The country, meanwhile, is grappling with what is on track to be the worst flu season in almost a decade, with people seeking care at a rate rivaling the 2009 swine flu pandemic.
With seven more pediatric deaths reported last week and influenza-like illness (ILI) numbers that are nearing those seen during the 2009 pandemic, the Centers for Disease Control and Prevention (CDC) said today that this year's flu season will most likely be considered severe. In most flu seasons, it's usually children under 4 who are the next hardest hit group.
According to the C-D-C 49 of the 50 states are reporting flu outbreaks. California's hospitalization rate this season is four times higher than it was for the same period in 2014-15, one of the most severe flu seasons where H3N2 was also the predominant strain, Jernigan said. "I've diagnosed children with the flu in the last few weeks and the parents are just in tears". During that season, 710,000 Americans were hospitalized with the flu, and over 34 million Americans contracted the flu.

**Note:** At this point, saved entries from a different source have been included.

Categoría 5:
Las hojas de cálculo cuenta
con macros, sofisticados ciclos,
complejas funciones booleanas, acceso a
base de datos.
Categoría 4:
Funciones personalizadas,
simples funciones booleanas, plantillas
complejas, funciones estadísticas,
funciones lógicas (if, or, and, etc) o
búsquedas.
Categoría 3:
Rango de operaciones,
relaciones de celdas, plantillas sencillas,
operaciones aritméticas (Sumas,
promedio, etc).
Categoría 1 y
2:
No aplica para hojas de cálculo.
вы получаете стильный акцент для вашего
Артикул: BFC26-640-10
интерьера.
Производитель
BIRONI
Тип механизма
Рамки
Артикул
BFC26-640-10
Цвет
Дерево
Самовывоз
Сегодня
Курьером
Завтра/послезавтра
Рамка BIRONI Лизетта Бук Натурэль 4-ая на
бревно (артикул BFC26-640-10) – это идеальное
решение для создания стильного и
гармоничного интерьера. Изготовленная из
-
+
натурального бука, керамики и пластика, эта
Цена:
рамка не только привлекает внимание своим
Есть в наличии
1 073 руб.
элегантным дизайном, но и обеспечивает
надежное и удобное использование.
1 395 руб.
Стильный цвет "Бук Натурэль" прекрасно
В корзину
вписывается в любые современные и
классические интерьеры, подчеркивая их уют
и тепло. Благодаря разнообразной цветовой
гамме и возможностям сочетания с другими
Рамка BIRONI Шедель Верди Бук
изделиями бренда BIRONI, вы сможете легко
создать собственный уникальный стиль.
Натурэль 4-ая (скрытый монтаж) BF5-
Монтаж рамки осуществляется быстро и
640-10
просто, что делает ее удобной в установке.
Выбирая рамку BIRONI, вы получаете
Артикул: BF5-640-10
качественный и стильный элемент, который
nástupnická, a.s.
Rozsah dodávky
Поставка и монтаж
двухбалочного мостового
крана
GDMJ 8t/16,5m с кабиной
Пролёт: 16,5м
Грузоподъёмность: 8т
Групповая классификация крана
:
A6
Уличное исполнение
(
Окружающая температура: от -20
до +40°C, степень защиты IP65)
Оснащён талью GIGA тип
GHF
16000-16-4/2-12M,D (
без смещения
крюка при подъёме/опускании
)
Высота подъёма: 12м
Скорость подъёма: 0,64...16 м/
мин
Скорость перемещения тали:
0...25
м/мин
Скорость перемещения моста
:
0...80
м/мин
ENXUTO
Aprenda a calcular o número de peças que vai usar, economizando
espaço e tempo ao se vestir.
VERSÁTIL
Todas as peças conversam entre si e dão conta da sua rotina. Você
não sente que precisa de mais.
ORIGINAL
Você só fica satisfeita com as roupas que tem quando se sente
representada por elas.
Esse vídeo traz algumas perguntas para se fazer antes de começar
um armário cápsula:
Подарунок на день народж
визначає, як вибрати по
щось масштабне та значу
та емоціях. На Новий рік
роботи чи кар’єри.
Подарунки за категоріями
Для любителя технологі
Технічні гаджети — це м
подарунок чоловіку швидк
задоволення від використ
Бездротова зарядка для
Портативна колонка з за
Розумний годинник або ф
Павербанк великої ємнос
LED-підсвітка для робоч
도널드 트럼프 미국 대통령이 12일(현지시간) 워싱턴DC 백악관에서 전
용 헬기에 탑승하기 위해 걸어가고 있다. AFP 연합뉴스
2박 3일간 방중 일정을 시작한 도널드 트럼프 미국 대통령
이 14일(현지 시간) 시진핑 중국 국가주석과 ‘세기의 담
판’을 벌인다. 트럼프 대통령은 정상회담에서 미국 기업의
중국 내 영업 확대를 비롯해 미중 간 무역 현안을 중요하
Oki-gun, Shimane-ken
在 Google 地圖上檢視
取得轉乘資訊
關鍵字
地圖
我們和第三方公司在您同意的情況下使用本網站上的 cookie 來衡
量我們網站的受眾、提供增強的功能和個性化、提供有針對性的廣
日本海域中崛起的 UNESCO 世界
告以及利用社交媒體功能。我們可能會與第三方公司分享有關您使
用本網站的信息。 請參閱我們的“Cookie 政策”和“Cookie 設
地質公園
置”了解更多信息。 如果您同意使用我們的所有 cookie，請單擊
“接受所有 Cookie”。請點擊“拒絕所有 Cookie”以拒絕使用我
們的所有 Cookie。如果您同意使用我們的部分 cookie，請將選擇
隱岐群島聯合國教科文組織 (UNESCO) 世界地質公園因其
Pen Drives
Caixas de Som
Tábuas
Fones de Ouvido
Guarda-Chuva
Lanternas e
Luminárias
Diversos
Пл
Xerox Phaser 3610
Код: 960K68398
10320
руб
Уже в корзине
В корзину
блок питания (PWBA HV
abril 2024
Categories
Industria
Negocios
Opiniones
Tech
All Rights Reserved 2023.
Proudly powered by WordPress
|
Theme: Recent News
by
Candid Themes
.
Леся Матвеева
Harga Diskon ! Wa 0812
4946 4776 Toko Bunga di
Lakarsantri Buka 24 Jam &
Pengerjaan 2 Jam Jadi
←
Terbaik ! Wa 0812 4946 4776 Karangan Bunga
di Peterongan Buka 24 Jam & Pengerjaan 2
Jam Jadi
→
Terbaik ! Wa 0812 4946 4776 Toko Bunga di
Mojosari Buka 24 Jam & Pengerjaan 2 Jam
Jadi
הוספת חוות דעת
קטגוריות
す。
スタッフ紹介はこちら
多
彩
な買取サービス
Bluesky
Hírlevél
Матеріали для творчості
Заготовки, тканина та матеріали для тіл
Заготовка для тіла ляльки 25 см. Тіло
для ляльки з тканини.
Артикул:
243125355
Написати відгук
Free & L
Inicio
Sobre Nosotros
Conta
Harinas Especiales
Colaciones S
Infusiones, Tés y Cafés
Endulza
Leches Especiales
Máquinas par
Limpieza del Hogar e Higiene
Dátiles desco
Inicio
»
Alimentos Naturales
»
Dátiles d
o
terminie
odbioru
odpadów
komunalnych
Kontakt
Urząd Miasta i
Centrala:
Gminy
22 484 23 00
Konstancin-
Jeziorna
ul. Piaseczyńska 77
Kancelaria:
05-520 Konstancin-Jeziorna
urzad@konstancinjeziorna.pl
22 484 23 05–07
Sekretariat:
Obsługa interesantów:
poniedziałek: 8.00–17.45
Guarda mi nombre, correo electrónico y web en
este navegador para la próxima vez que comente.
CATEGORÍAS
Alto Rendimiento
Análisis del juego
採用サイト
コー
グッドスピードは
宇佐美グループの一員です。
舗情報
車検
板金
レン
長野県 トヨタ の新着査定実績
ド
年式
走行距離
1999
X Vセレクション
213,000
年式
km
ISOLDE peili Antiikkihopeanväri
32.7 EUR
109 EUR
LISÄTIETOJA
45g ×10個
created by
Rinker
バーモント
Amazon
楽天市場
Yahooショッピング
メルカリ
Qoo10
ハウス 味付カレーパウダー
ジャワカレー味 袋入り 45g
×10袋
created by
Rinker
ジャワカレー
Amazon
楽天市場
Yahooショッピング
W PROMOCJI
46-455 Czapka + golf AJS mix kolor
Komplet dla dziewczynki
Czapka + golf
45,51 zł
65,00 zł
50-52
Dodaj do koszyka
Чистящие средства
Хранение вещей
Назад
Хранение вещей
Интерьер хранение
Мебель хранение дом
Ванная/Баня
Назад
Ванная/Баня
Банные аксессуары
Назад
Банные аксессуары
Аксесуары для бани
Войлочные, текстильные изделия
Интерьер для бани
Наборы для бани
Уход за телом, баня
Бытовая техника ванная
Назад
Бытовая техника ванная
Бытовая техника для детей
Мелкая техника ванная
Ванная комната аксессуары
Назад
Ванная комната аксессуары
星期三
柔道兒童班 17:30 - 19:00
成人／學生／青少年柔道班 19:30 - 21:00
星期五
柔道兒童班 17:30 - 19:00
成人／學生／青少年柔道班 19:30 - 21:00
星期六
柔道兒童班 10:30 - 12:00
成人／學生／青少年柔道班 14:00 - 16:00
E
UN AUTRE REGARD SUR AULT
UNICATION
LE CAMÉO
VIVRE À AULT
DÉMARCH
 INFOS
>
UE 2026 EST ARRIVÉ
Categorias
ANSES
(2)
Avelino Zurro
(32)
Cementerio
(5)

"We swabbed (the patient) for the flu and she came up flu A and B positive", said Dr. Nadine Halliburton-Foster. However, hospitalization rates for people 50 to 64 - baby boomers, mostly - has been unusually high, CDC officials said in the report, which covers the week ending January 20.
Another factor in determining how severe the flu is each year is how numerous widely circulating strains are present in the vaccine, Graham said. During that season, officials estimate there were 56,000 flu-related deaths. The state health department says another 800 plus cases of flu were confirmed in the past week alone.
Deputies: Escaped inmate caught with home-cooked food, alcohol outside jail
Latta said he had asked for help to stop his land being used, but the inmates continued to collect smuggled goods from his ranch. Hansen, 25, is charged with escape and possession of marijuana, according to the Jefferson County Sheriff's Office .
Get more information about the flu from the Michigan Department of Health and Human Services at this link. Among all laboratory samples reported to the CDC last week, 78.5% were influenza A while 21.5% were influenza B. For the season, the split is 82.1%-17.9%.
There is twice as much H1N1 virus causing disease in the boomers this season, as compared to those over age 65, Jernigan said.
"These are folks who would really benefit from higher vaccination rates", he said. "That's very well covered by the flu vaccine, so for people who are vaccinated, if we start to see more of that circulating, they're not going to get sick from it".
The flu vaccine is typically available at your family doctor's office and is covered by Medicare, Medicaid and most other health insurance providers.